[EXERCISE INSTRUCTIONS] Transcribe the lines of the records starting with the one that has "219 332 13.02" in it and ending with the last, and transcribe nothing else.

[Scene geometry reasoning data]
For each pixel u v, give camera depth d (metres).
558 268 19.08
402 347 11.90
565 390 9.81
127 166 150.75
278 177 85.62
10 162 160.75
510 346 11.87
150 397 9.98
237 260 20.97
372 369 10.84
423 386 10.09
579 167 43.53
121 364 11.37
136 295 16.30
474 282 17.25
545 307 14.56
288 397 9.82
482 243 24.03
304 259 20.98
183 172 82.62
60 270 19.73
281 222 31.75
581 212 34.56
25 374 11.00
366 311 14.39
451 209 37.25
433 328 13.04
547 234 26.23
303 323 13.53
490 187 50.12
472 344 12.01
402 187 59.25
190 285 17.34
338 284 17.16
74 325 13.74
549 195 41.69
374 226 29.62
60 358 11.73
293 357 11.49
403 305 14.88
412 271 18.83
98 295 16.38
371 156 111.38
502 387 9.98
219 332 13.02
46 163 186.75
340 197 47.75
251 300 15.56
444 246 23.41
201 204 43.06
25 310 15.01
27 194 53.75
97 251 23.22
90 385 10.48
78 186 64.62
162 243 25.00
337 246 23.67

[FINISHED TASK]
219 332 13.02
46 163 186.75
340 197 47.75
251 300 15.56
444 246 23.41
201 204 43.06
25 310 15.01
27 194 53.75
97 251 23.22
90 385 10.48
78 186 64.62
162 243 25.00
337 246 23.67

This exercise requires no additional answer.